# Is this Acorus sp.?



## Sarpijk (10 Aug 2017)

Hi all ,

I have collected a grass type marginal plant      hoping I can use it in a riparium style setup.
I believe it's Acorus sp. 

Here are some pics of the plant itself, its roots and  seed pod.








Sent from my Redmi 3 using Tapatalk


----------



## dw1305 (10 Aug 2017)

Hi all, 
It is a sedge (_Carex_ sp.), they have a characteristic flower structure, but they are <"difficult to ID to species">.  Was it collected in the UK?

cheers Darrel


----------



## Sarpijk (10 Aug 2017)

Hi Darrel, no it was collected in central Greece. 

Sent from my Redmi 3 using Tapatalk


----------



## dw1305 (10 Aug 2017)

Hi all, 





Sarpijk said:


> Hi Darrel, no it was collected in central Greece.


Probably difficult to put a name to then. 

cheers Darrel


----------



## Sarpijk (10 Aug 2017)

Is it suitable for  a riparium setup?

Sent from my Redmi 3 using Tapatalk


----------



## zozo (10 Aug 2017)

Sarpijk said:


> Is it suitable for a riparium setup?


Probably, tho Carex is a very hungry root feeder, it seems to need a good fertilized substrate. I tried to get Carex panacea to grow above the tank with the roots fed from the water column only, it didn't realy work very well. Also got it in the garden in the ponds filter basket growing on fritted glass and it took a year before it started to a desent mass and flower. I guess it took a year for the media to mature and feed the plant and grow a desent root structure. Cyperus also a sedge family is easier to grow in my experience, grows readily from collected seeds and can be planted deeper. Cyperus helferi is a popular one offered in the aquarium trade.. Probably because it is one of the smallest C. alternifolius (umbrella sedge) is also possible but a big one.



 .


----------



## Sarpijk (7 Nov 2018)

Hi , I got two pots of Acorus Pusillus. Will it survive at a riparium setting?


----------



## dw1305 (7 Nov 2018)

Hi all,





Sarpijk said:


> I got two pots of Acorus Pusillus. Will it survive at a riparium setting?


Should do.

cheers Darrel


----------



## Sarpijk (7 Nov 2018)

Thanks Darrel, I planted it yesterday. Couldn you tell me how tall it might get? Also is it resilient and can it withstand a mild Mediterranean winter if I were to keep it outdoors?

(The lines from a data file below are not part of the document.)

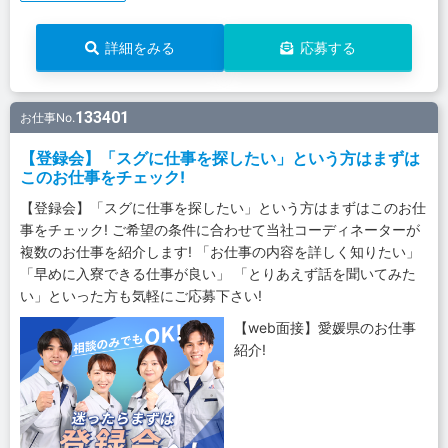
詳細をみる
応募する
133401
お仕事No.
【登録会】「スグに仕事を探したい」という方はまずは
このお仕事をチェック!
【登録会】「スグに仕事を探したい」という方はまずはこのお仕
事をチェック! ご希望の条件に合わせて当社コーディネーターが
複数のお仕事を紹介します! 「お仕事の内容を詳しく知りたい」
「早めに入寮できる仕事が良い」 「とりあえず話を聞いてみた
い」といった方も気軽にご応募下さい!
【web面接】愛媛県のお仕事
紹介!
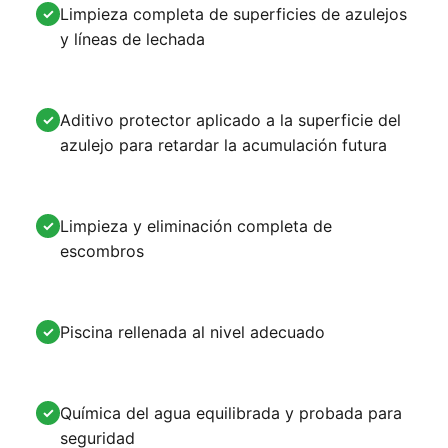
Limpieza completa de superficies de azulejos
✓
y líneas de lechada
Aditivo protector aplicado a la superficie del
✓
azulejo para retardar la acumulación futura
Limpieza y eliminación completa de
✓
escombros
Piscina rellenada al nivel adecuado
✓
Química del agua equilibrada y probada para
✓
seguridad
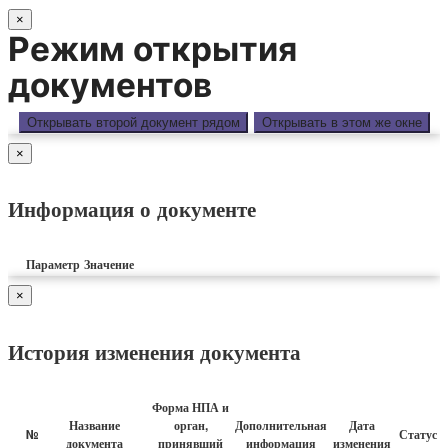
×
Режим открытия
документов
Открывать второй документ рядом
Открывать в этом же окне
×
Информация о документе
Параметр
Значение
×
История изменения документа
Форма НПА и
Название
орган,
Дополнительная
Дата
№
Статус 
документа
принявший
информация
изменения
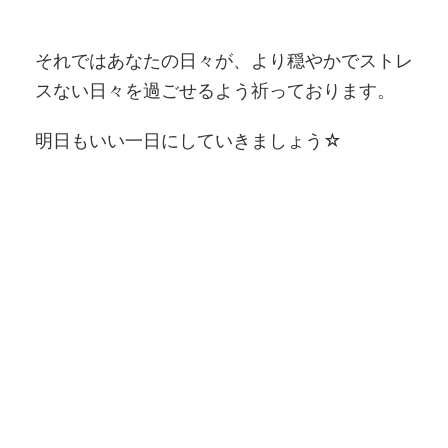
それではあなたの日々が、より穏やかでストレ
スない日々を過ごせるよう祈っております。
明日もいい一日にしていきましょう☆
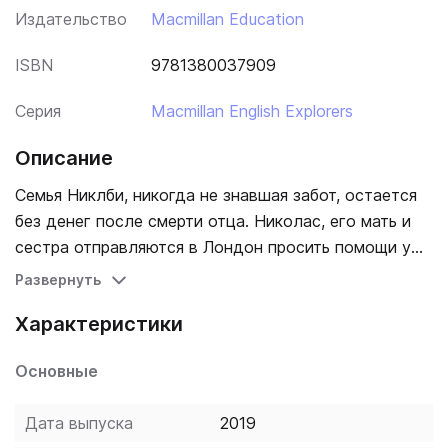
Издательство
Macmillan Education
ISBN
9781380037909
Серия
Macmillan English Explorers
Описание
Семья Никлби, никогда не знавшая забот, остается
без денег после смерти отца. Николас, его мать и
сестра отправляются в Лондон просить помощи у
дядюшки Ральфа. Дядюшка находит работу для
Развернуть
Николаса и отсылает его преподавать в школу на
Характеристики
севере Англии. Здесь Николас будет защищать
одного из учеников сироту Смайка от жестокого
Основные
директора школы.
Дата выпуска
2019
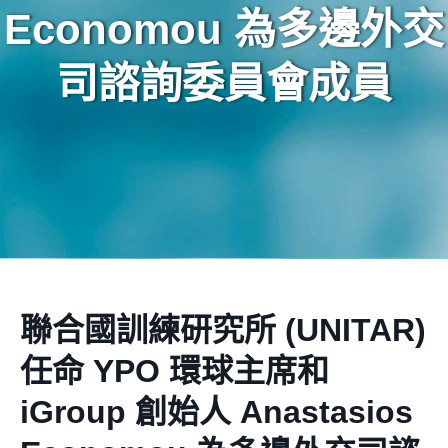
Economou 為多邊外交
司諮詢委員會成員
聯合國訓練研究所 (UNITAR)
任命 YPO 環球主席和
iGroup 創始人 Anastasios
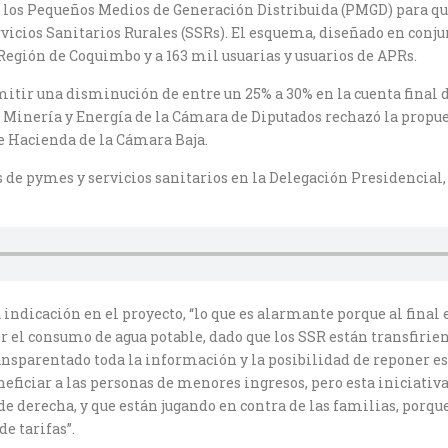
a los Pequeños Medios de Generación Distribuida (PMGD) para que
rvicios Sanitarios Rurales (SSRs). El esquema, diseñado en conj
Región de Coquimbo y a 163 mil usuarias y usuarios de APRs.
mitir una disminución de entre un 25% a 30% en la cuenta final 
Minería y Energía de la Cámara de Diputados rechazó la propuest
 Hacienda de la Cámara Baja.
de pymes y servicios sanitarios en la Delegación Presidencial,
indicación en el proyecto, “lo que es alarmante porque al final e
 el consumo de agua potable, dado que los SSR están transfirien
ransparentado toda la información y la posibilidad de reponer es
eficiar a las personas de menores ingresos, pero esta iniciativa
e derecha, y que están jugando en contra de las familias, porq
e tarifas”.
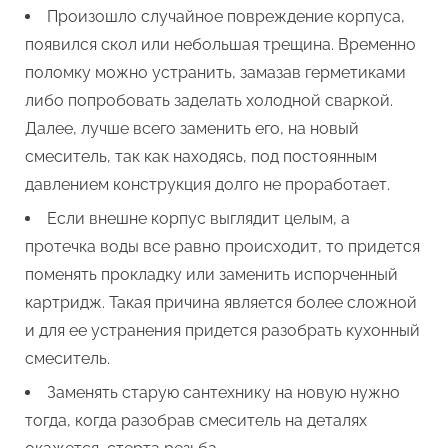
Произошло случайное повреждение корпуса,
появился скол или небольшая трещина. Временно
поломку можно устранить, замазав герметиками
либо попробовать заделать холодной сваркой.
Далее, лучше всего заменить его, на новый
смеситель, так как находясь, под постоянным
давлением конструкция долго не проработает.
Если внешне корпус выглядит целым, а
протечка воды все равно происходит, то придется
поменять прокладку или заменить испорченный
картридж. Такая причина является более сложной
и для ее устранения придется разобрать кухонный
смеситель.
Заменять старую сантехнику на новую нужно
тогда, когда разобрав смеситель на деталях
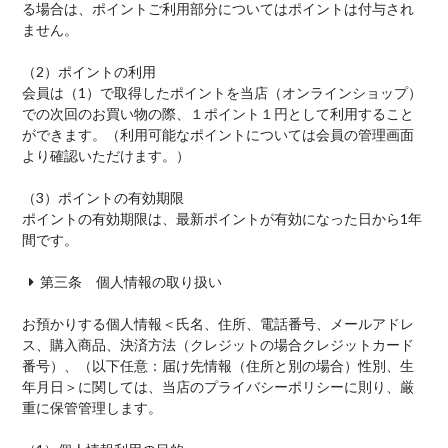
る場合は、ポイントご利用部分についてはポイントは付与され
ません。
（2）
ポイントの利用
会員は（1）で取得したポイントを当店（オンラインショップ）
での次回のお買い物の際、１ポイント１円として利用すること
ができます。（利用可能なポイントについては会員の管理画面
より確認いただけます。）
（3）
ポイントの有効期限
ポイントの有効期限は、最新ポイントが有効になった日から1年
間です。
第三条 個人情報の取り扱い
お預かりする個人情報＜氏名、住所、電話番号、メールアドレ
ス、購入商品、決済方法（クレジットの場合クレジットカード
番号）、（以下任意：届け先情報（住所と別の場合）性別、生
年月日＞に関しては、当店のプライバシーポリシーに則り、厳
重に保管管理します。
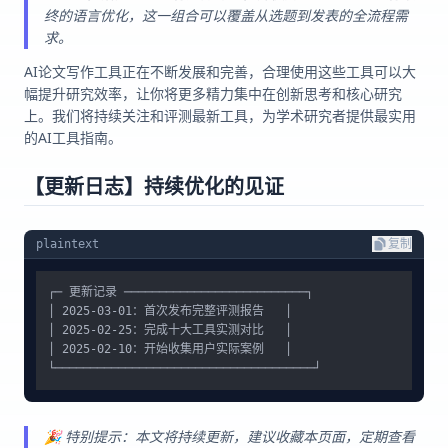
终的语言优化，这一组合可以覆盖从选题到发表的全流程需
求。
AI论文写作工具正在不断发展和完善，合理使用这些工具可以大
幅提升研究效率，让你将更多精力集中在创新思考和核心研究
上。我们将持续关注和评测最新工具，为学术研究者提供最实用
的AI工具指南。
【更新日志】持续优化的见证
plaintext
复制
┌─ 更新记录 ──────────────────────────┐

│ 2025-03-01：首次发布完整评测报告   │

│ 2025-02-25：完成十大工具实测对比   │

│ 2025-02-10：开始收集用户实际案例   │

🎉 特别提示：本文将持续更新，建议收藏本页面，定期查看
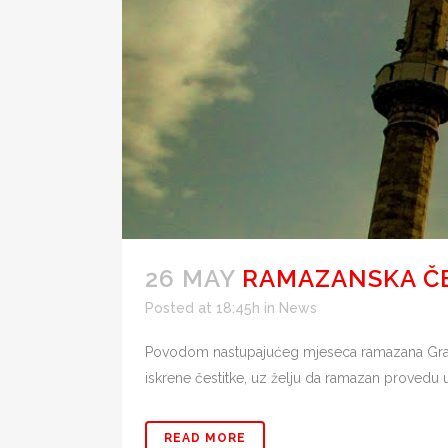
26 MAY
RAMAZANSKA Č
Posted at 18:45h
in
News
Povodom nastupajućeg mjeseca ramazana Gradsk
iskrene čestitke, uz želju da ramazan provedu u
READ MORE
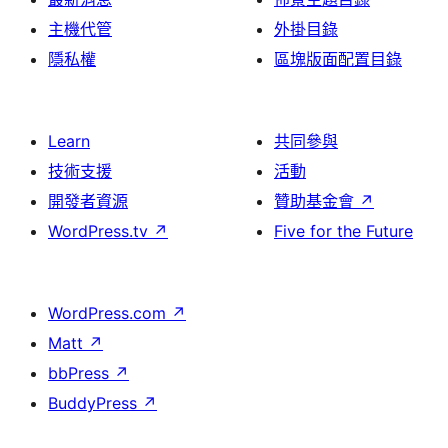
主機代管
外掛目錄
隱私權
區塊版面配置目錄
Learn
共同參與
技術支援
活動
開發者資源
贊助基金會
↗
WordPress.tv
↗
Five for the Future
WordPress.com
↗
Matt
↗
bbPress
↗
BuddyPress
↗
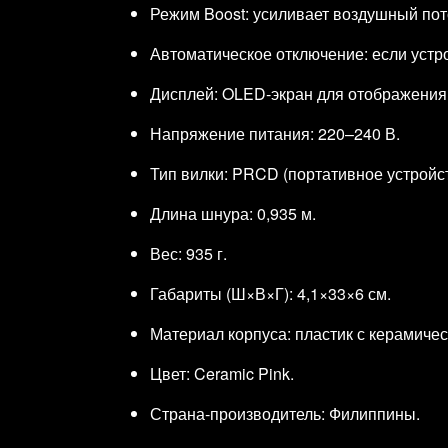
Режим Boost: усиливает воздушный пот
Автоматическое отключение: если устро
Дисплей: OLED‑экран для отображения 
Напряжение питания: 220–240 В.
Тип вилки: PRCD (портативное устройс
Длина шнура: 0,935 м.
Вес: 935 г.
Габариты (Ш×В×Г): 4,1×33×6 см.
Материал корпуса: пластик с керамиче
Цвет: Ceramic Pink.
Страна‑производитель: Филиппины.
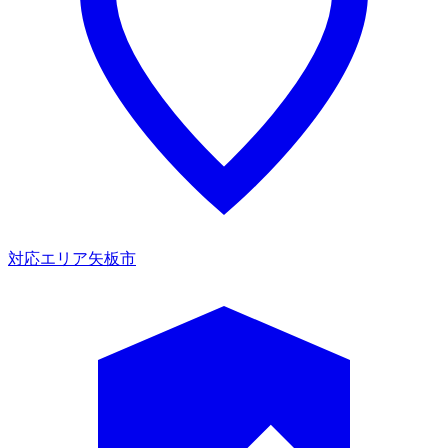
対応エリア
矢板市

Here is a quick pic of the setup. I used a shower caddy.


----------



## dw1305 (8 Nov 2018)

Hi all, 





Sarpijk said:


> Also is it resilient and can it withstand a mild Mediterranean winter if I were to keep it outdoors?


It is hardy in the UK, so you should be fine. It is a selected form of _Acorus gramineus, _so that should be about it height-wise. 

cheers Darrel


----------